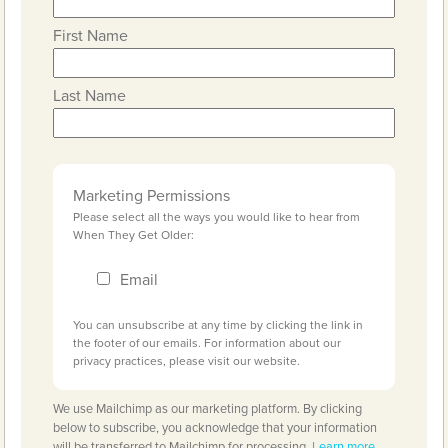
First Name
Last Name
Marketing Permissions
Please select all the ways you would like to hear from
When They Get Older:
Email
You can unsubscribe at any time by clicking the link in
the footer of our emails. For information about our
privacy practices, please visit our website.
We use Mailchimp as our marketing platform. By clicking
below to subscribe, you acknowledge that your information
will be transferred to Mailchimp for processing.
Learn more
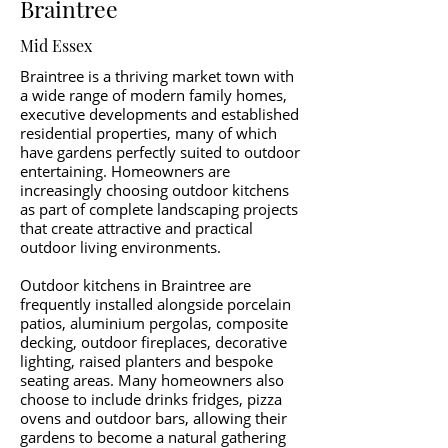
Braintree
Mid Essex
Braintree is a thriving market town with
a wide range of modern family homes,
executive developments and established
residential properties, many of which
have gardens perfectly suited to outdoor
entertaining. Homeowners are
increasingly choosing outdoor kitchens
as part of complete landscaping projects
that create attractive and practical
outdoor living environments.
Outdoor kitchens in Braintree are
frequently installed alongside porcelain
patios, aluminium pergolas, composite
decking, outdoor fireplaces, decorative
lighting, raised planters and bespoke
seating areas. Many homeowners also
choose to include drinks fridges, pizza
ovens and outdoor bars, allowing their
gardens to become a natural gathering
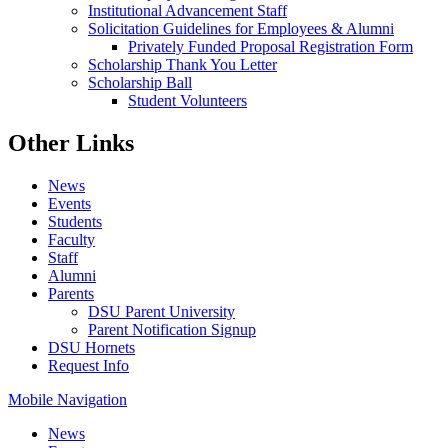
Institutional Advancement Staff
Solicitation Guidelines for Employees & Alumni
Privately Funded Proposal Registration Form
Scholarship Thank You Letter
Scholarship Ball
Student Volunteers
Other Links
News
Events
Students
Faculty
Staff
Alumni
Parents
DSU Parent University
Parent Notification Signup
DSU Hornets
Request Info
Mobile Navigation
News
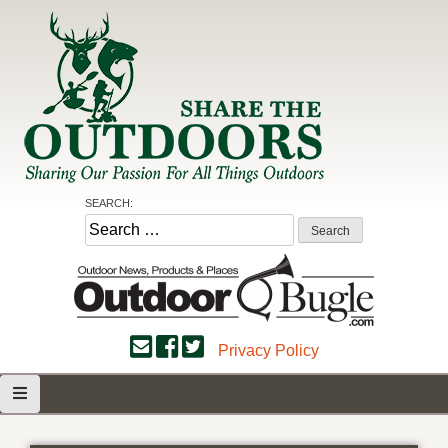
Skip
to
content
Share the Outdoors
Sharing Our Passion for all Things Outdoors
SEARCH:
Search
for:
Privacy Policy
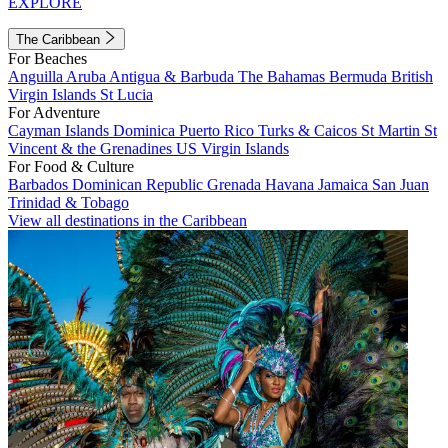
EXPLORE
The Caribbean
For Beaches
Anguilla
Aruba
Antigua & Barbuda
The Bahamas
Bermuda
British
Virgin Islands
St Lucia
For Adventure
Cayman Islands
Dominica
Puerto Rico
Turks & Caicos
St Martin
St
Vincent & the Grenadines
US Virgin Islands
For Food & Culture
Barbados
Dominican Republic
Grenada
Havana
Jamaica
San Juan
Trinidad & Tobago
View all destinations in the Caribbean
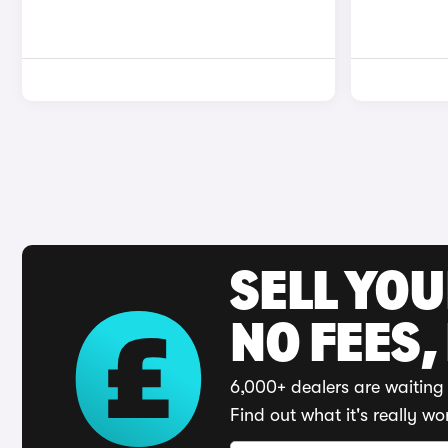
SELL YO
NO FEES,
6,000+ dealers are waiting 
Find out what it's really wo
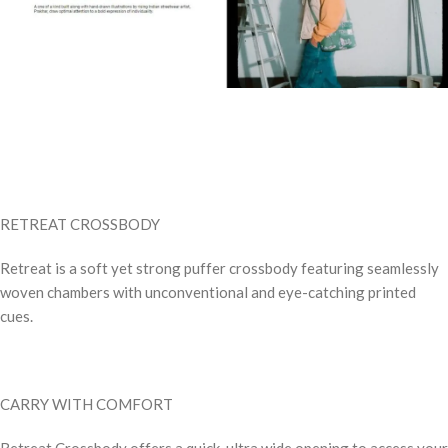
RETREAT CROSSBODY
Retreat is a soft yet strong puffer crossbody featuring seamlessly
woven chambers with unconventional and eye-catching printed
cues.
CARRY WITH COMFORT
Retreat Crossbody offers a quick, ultra wide opening to access your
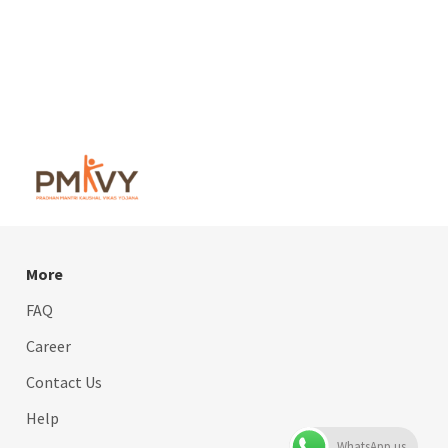
More
FAQ
Career
Contact Us
Help
WhatsApp us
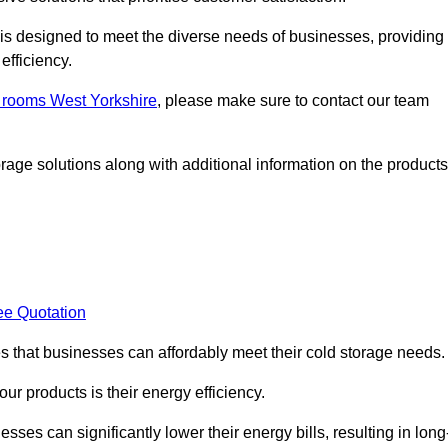
, is designed to meet the diverse needs of businesses, providing
efficiency.
d rooms West Yorkshire
, please make sure to contact our team
rage solutions along with additional information on the products
ee Quotation
es that businesses can affordably meet their cold storage needs.
 our products is their energy efficiency.
sses can significantly lower their energy bills, resulting in long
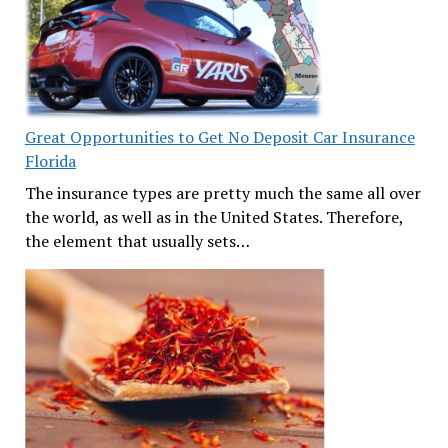
Great Opportunities to Get No Deposit Car Insurance
Florida
The insurance types are pretty much the same all over
the world, as well as in the United States. Therefore,
the element that usually sets…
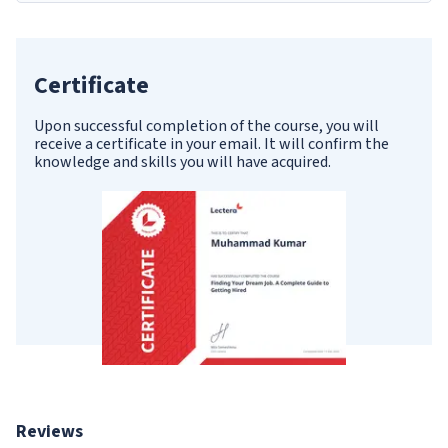
Certificate
Upon successful completion of the course, you will
receive a certificate in your email. It will confirm the
knowledge and skills you will have acquired.
Reviews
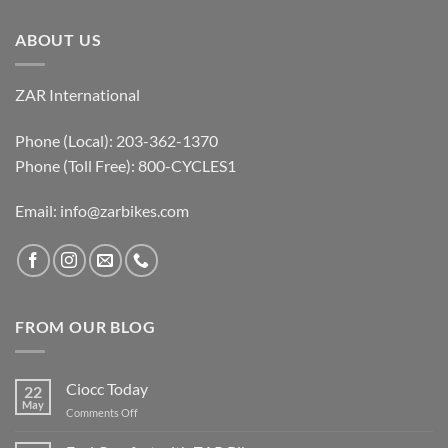
ABOUT US
ZAR International
Phone (Local): 203-362-1370
Phone (Toll Free): 800-CYCLES1
Email:
info@zarbikes.com
FROM OUR BLOG
Ciocc Today
22
May
on
Comments Off
Ciocc
Today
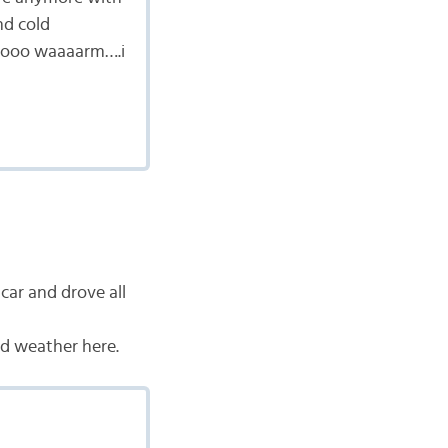
nd cold
sooooo waaaarm….i
ar and drove all
ld weather here.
┄┄┄┄┄┄┄┄┄┄┄┄┄┄┄┄┄┄┄┄
Reproduce the entries exactly, from the line with "For Adventure" to the line with "The insurance types", both lines included, keeping no pictures.

For Adventure
Cayman Islands
Dominica
Puerto Rico
Turks & Caicos
St Martin
St
Vincent & the Grenadines
US Virgin Islands
For Food & Culture
Barbados
Dominican Republic
Grenada
Havana
Jamaica
San Juan
Trinidad & Tobago
View all destinations in the Caribbean
SELL YO
NO FEES,
6,000+ dealers are waiting 
Find out what it's really wo
RETREAT CROSSBODY
Retreat is a soft yet strong puffer crossbody featuring seamlessly
woven chambers with unconventional and eye-catching printed
cues.
CARRY WITH COMFORT
Retreat Crossbody offers a quick, ultra wide opening to access your
More
FAQ
Career
Contact Us
Help
WhatsApp us
, is designed to meet the diverse needs of businesses, providing
efficiency.
d rooms West Yorkshire
, please make sure to contact our team
rage solutions along with additional information on the products
ee Quotation
es that businesses can affordably meet their cold storage needs.
 our products is their energy efficiency.
sses can significantly lower their energy bills, resulting in long
Great Opportunities to Get No Deposit Car Insurance
Florida
The insurance types are pretty much the same all over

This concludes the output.